In Europa invece il mancato appoggio alla Credit Suisse non è venuto da parte di tanti piccoli investitori, bensì dal suo azionista principale, ossia la Saudi National Bank. L’istituto mediorientale – che vede al proprio interno la partecipazione al 37% del fondo sovrano saudita – ha infatti annunciato che non investirà più nell’istituto elvetico nella maniera conosciuta finora. Anche in questo caso l’annuncio è conseguente all’aumento dei tassi di interesse voluto da Christine Lagarde, presidente della Banca Centrale Europea, che lo scorso 16 marzo ha reso pubblica la propria volontà di alzarli dal 3,50% al 3,75%, cosa poi realmente avvenuta. Ora, a differenza di quanto accaduto negli Usa, sarà la banca privata svizzera UBS ad assorbire l’istituto, scongiurando la sua chiusura definitiva.

Stretta di Fed e Bce: le banche italiane sono a rischio?

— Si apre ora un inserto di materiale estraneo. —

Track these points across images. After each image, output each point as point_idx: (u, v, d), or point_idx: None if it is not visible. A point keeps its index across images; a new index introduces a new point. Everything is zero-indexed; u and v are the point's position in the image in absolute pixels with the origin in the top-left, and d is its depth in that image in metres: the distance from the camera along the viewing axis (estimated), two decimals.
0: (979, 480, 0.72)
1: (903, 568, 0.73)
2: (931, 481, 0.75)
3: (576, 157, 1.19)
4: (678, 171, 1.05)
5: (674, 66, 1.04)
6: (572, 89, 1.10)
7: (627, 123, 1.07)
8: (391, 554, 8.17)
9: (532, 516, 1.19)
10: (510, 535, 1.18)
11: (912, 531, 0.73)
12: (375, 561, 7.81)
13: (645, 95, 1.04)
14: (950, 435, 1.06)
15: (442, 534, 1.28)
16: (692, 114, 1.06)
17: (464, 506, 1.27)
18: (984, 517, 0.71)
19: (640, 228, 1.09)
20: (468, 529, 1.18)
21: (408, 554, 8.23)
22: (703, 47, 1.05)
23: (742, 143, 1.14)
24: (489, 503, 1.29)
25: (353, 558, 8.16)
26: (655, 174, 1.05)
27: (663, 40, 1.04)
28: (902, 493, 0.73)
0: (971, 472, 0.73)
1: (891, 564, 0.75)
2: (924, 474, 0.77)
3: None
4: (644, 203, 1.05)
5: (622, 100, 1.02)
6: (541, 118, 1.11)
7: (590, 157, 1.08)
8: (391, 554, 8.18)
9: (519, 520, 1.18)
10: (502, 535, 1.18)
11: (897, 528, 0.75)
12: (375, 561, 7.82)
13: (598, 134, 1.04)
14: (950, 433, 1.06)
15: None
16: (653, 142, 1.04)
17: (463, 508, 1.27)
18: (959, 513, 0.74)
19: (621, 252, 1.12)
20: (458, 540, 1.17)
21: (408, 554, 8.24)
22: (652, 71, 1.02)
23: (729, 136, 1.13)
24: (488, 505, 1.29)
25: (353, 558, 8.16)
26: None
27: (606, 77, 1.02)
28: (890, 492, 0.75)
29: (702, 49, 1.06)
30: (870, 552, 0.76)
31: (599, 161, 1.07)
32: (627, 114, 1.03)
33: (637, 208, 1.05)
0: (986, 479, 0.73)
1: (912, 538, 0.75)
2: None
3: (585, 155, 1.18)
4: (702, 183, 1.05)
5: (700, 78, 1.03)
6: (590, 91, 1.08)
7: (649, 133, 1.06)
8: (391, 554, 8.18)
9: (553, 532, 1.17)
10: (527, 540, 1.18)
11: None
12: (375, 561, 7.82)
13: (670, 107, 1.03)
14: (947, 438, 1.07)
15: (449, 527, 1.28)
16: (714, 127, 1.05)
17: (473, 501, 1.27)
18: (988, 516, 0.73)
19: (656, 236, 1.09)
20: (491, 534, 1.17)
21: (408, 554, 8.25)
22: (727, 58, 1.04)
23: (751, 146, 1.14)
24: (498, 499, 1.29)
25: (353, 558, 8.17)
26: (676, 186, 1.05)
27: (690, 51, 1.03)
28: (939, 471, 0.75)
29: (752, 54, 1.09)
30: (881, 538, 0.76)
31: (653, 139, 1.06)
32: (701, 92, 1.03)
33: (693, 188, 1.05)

Intervistato dal Corriere della Sera sulla possibilità che questi tracolli – per ora isolati – possano contagiare altri soggetti, Antonio Patuelli (presidente dell’Associazione Bancaria Italiana) ha usato toni rassicuranti, ricordando come le nostre banche possano contare su una dose massiccia di investimenti in titoli di Stato (nell’ordine di circa 400 miliardi di euro) che producono riserve di liquidità.

Inoltre, il numero uno dell’Abi ha fatto riferimento alle obbligazioni sottoscritte con una scadenza lunghissima – di cui era piena, ad esempio, la Silicon Valley Bank – come lo strumento peggiore dal punto di vista della stabilità, poiché troppo esposti ai cambiamenti imposti dalle banche centrali per combattere l’inflazione in continua crescita. Anche su queste tipologie di prodotti, per fortuna, gli istituti italiani non hanno puntato nel corso degli ultimi anni, preferendo quelli con termini temporali più ristretti.